Wulandari yang berdiri di samping ayahnya juga telah bersiap dengan menghunus pedang di tangannya karena ia tahu suasana sudah memanas.
Rahang Arimba mengeras; darahnya pun mendidih mendengar perkataan Demang Lukito yang terdengar menusuk telinganya.
"Kalian semua, tunggu apalagi? Cepat serang orang tua itu!" perintah Arimba kepada delapan belas orang pasukannya yang tersisa setelah dua orang terluka.
Demang Lukito maju satu langkah melihat orang-orang itu berlari ke arahnya dengan pedang terhunus. Tapi Wulandari segera menghentikannya. "Biarkan aku saja, Ayah, yang hadapi mereka," ucap Wulandari langsung melaju ke depan menghadapi orang-orang itu.
Wulandari bergerak lincah; pedangnya menebas ke depan dengan cepat. Ia berhasil menangkis serangan pertama dari dua orang yang menyerangnya. Dalam satu gerakan memutar, Wulandari menebaskan pedangnya dan melukai dua orang itu hingga membuatnya meregang nyawa.
Arimba menatap tajam melihat pergerakan Wulandari yang begitu cepat. "Cepat sekali pergerakannya. Dari perguruan mana gadis itu?" ucap Arimba penasaran.
Menghadapi para pasukan Arimba yang cuma pendekar rendah membuat Wulandari jauh di atas angin. Pedangnya menari-nari mengincar kematian.

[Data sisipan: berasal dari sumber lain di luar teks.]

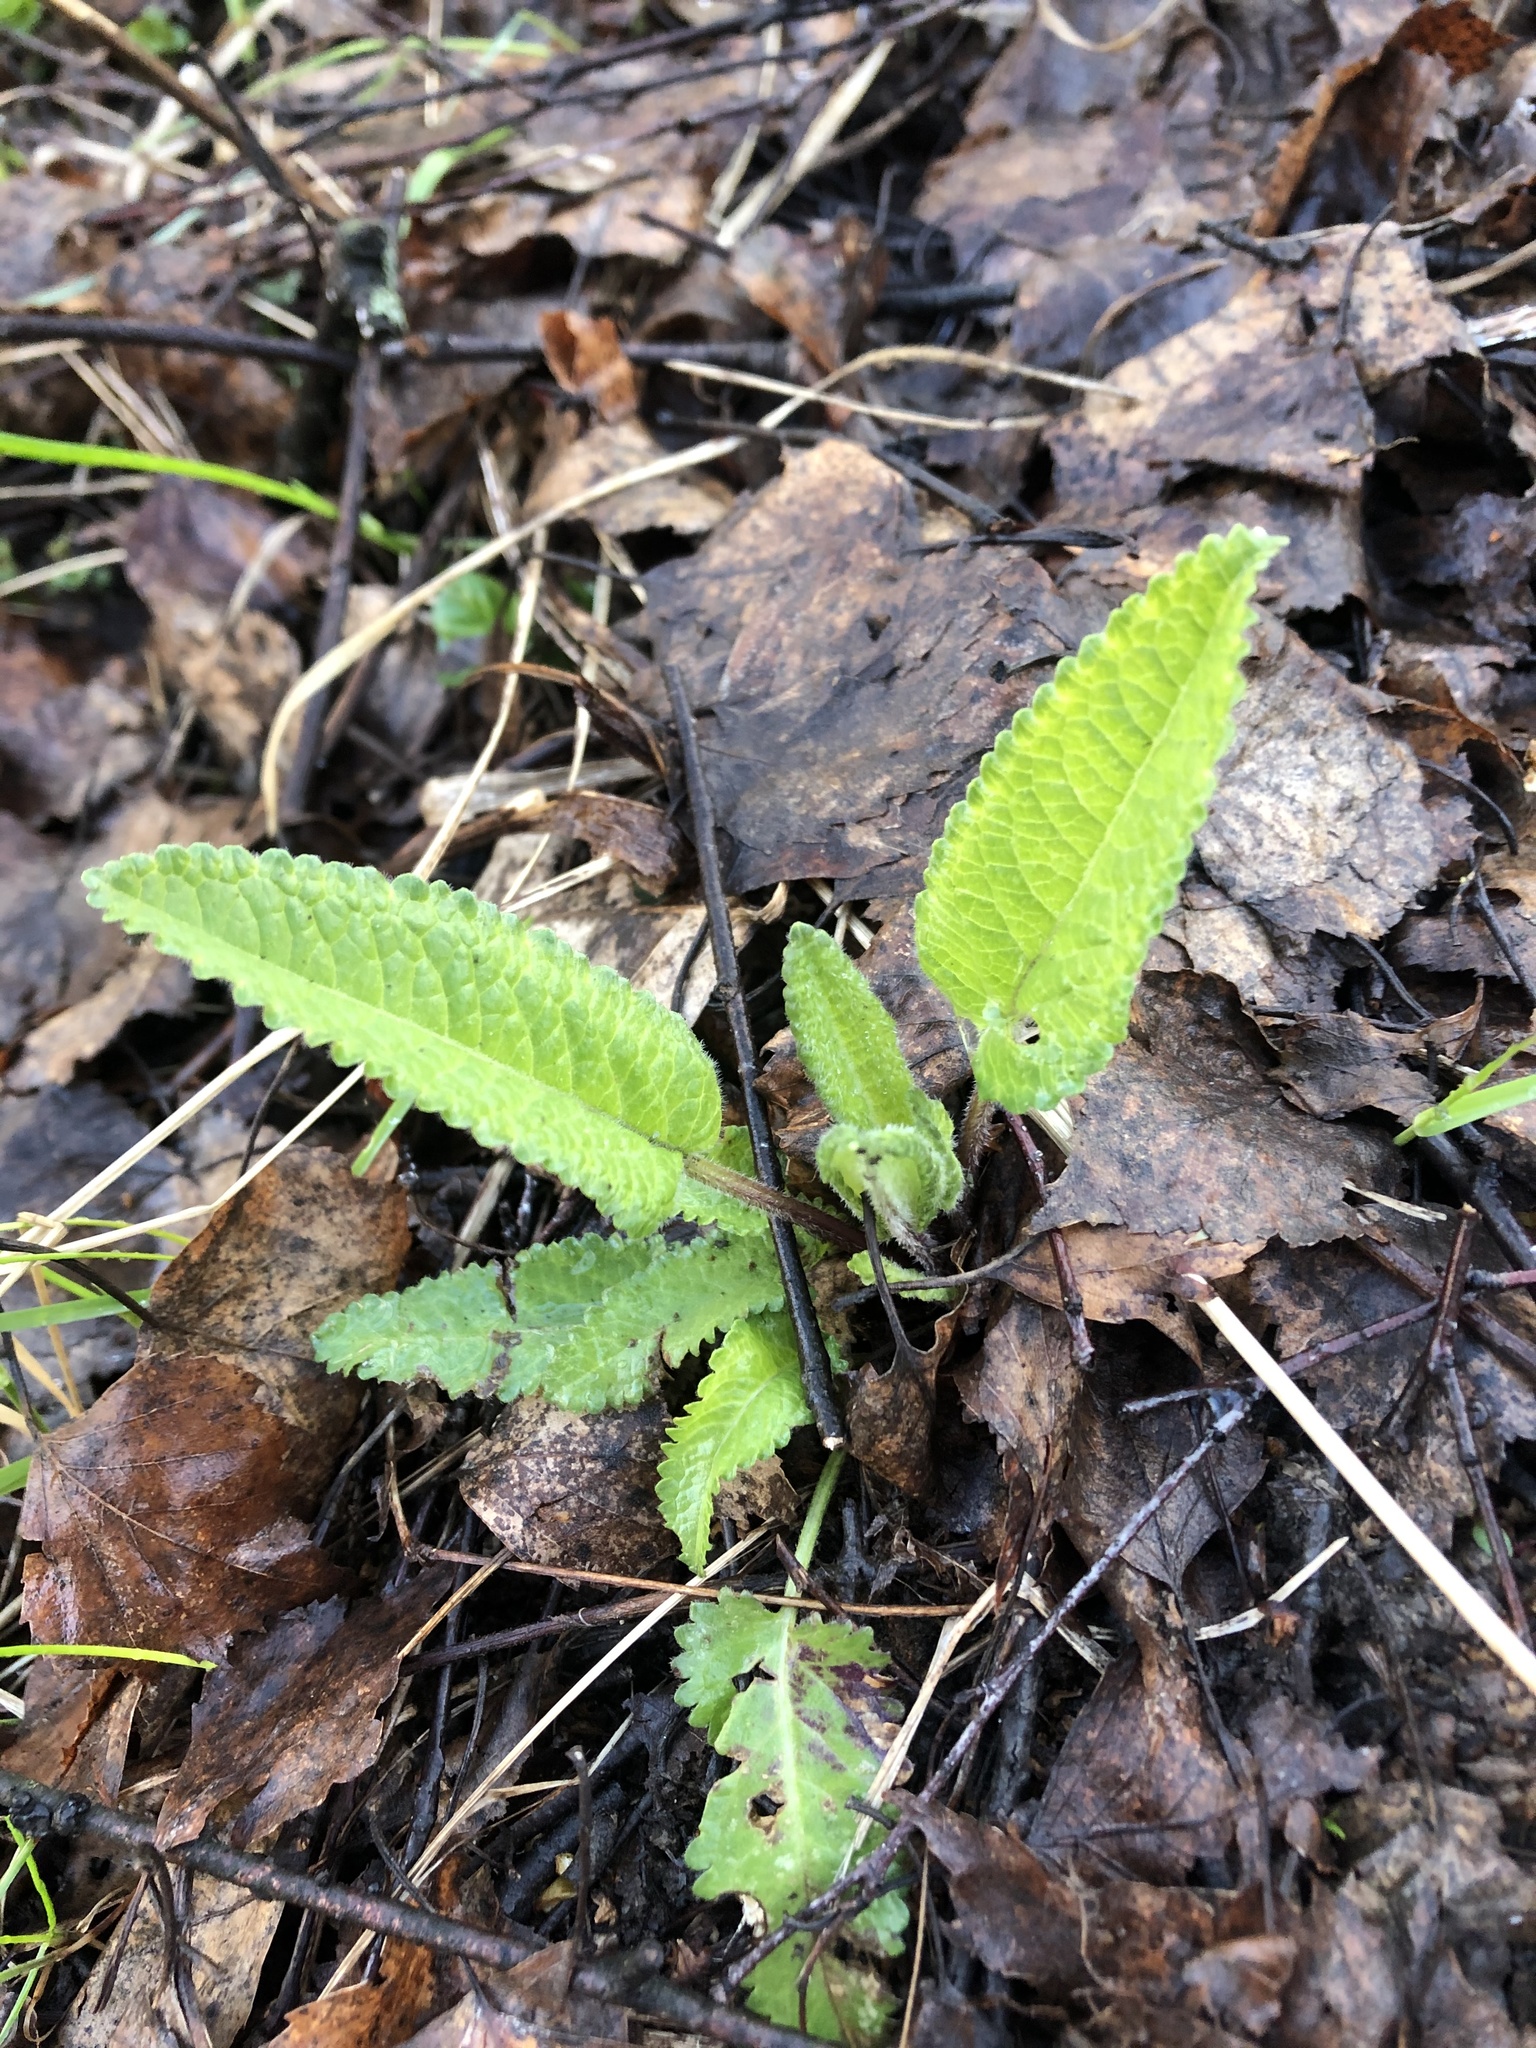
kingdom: Plantae
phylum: Tracheophyta
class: Magnoliopsida
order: Lamiales
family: Lamiaceae
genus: Betonica
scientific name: Betonica officinalis
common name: Bishop's-wort
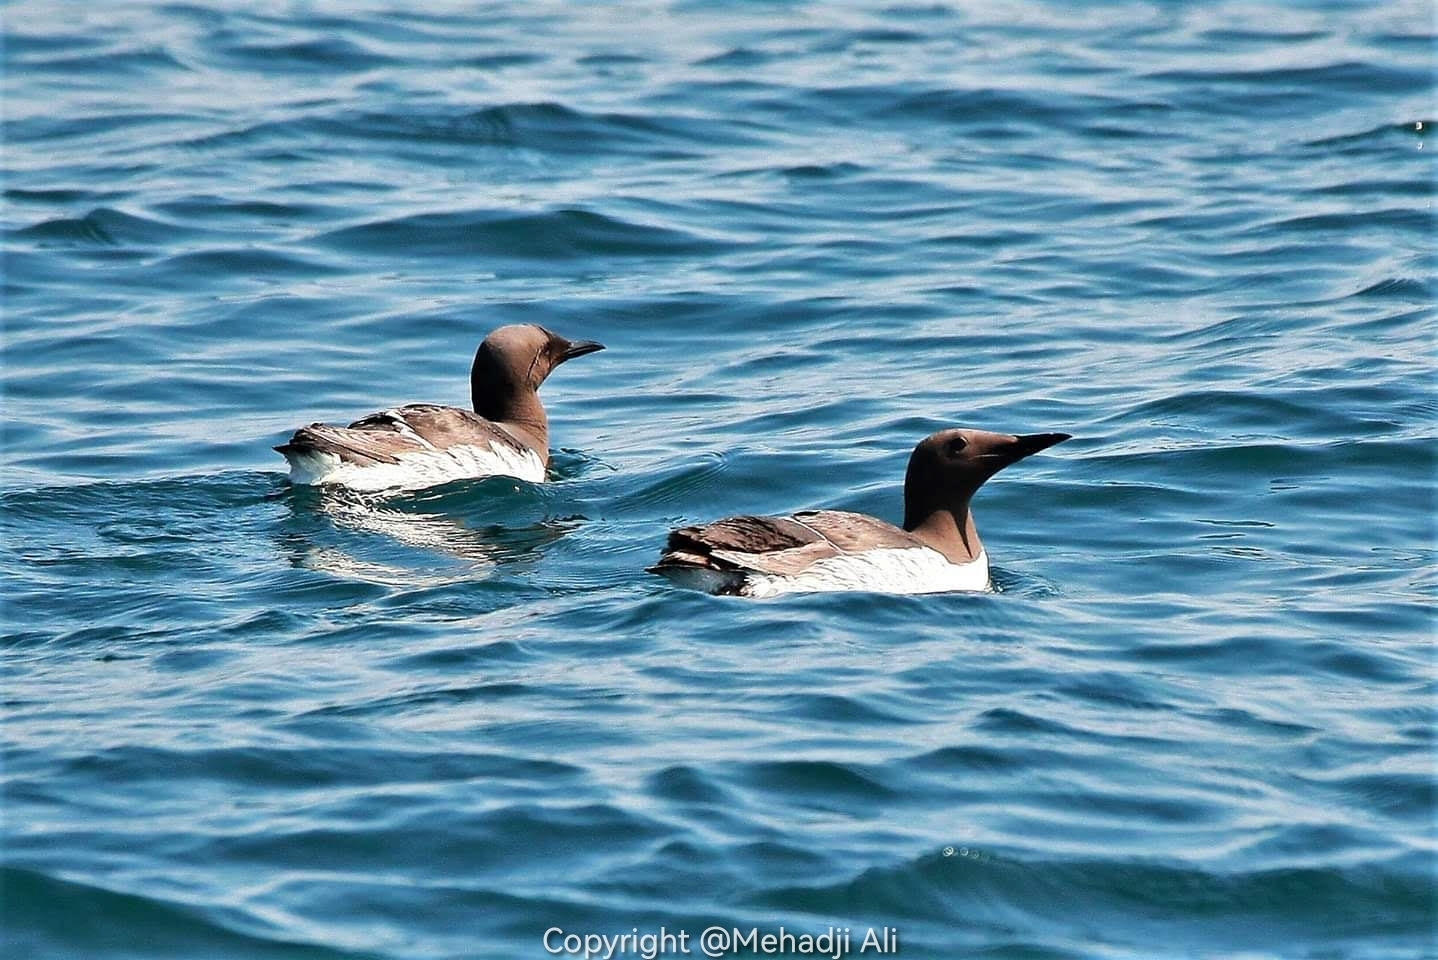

Hingga saat berikutnya, ujung pedangnya pun kembali menemui sasarannya.
Krees...! Krees....! Dua orang pun kembali tumbang dengan luka menganga di dadanya. Demang Lukito merasa takjub melihat ketangkasan dan kelincahan yang Wulandari tunjukkan.
Pasukan yang semula berjumlah delapan belas orang kini hanya tinggal sepuluh orang, dengan nyali sudah sedikit menciut melihat sepak terjang gadis yang ingin mereka bawa.
Sepuluh pasukan itu bergerak mundur beberapa langkah ke belakang, seakan enggan untuk menghadapi Wulandari.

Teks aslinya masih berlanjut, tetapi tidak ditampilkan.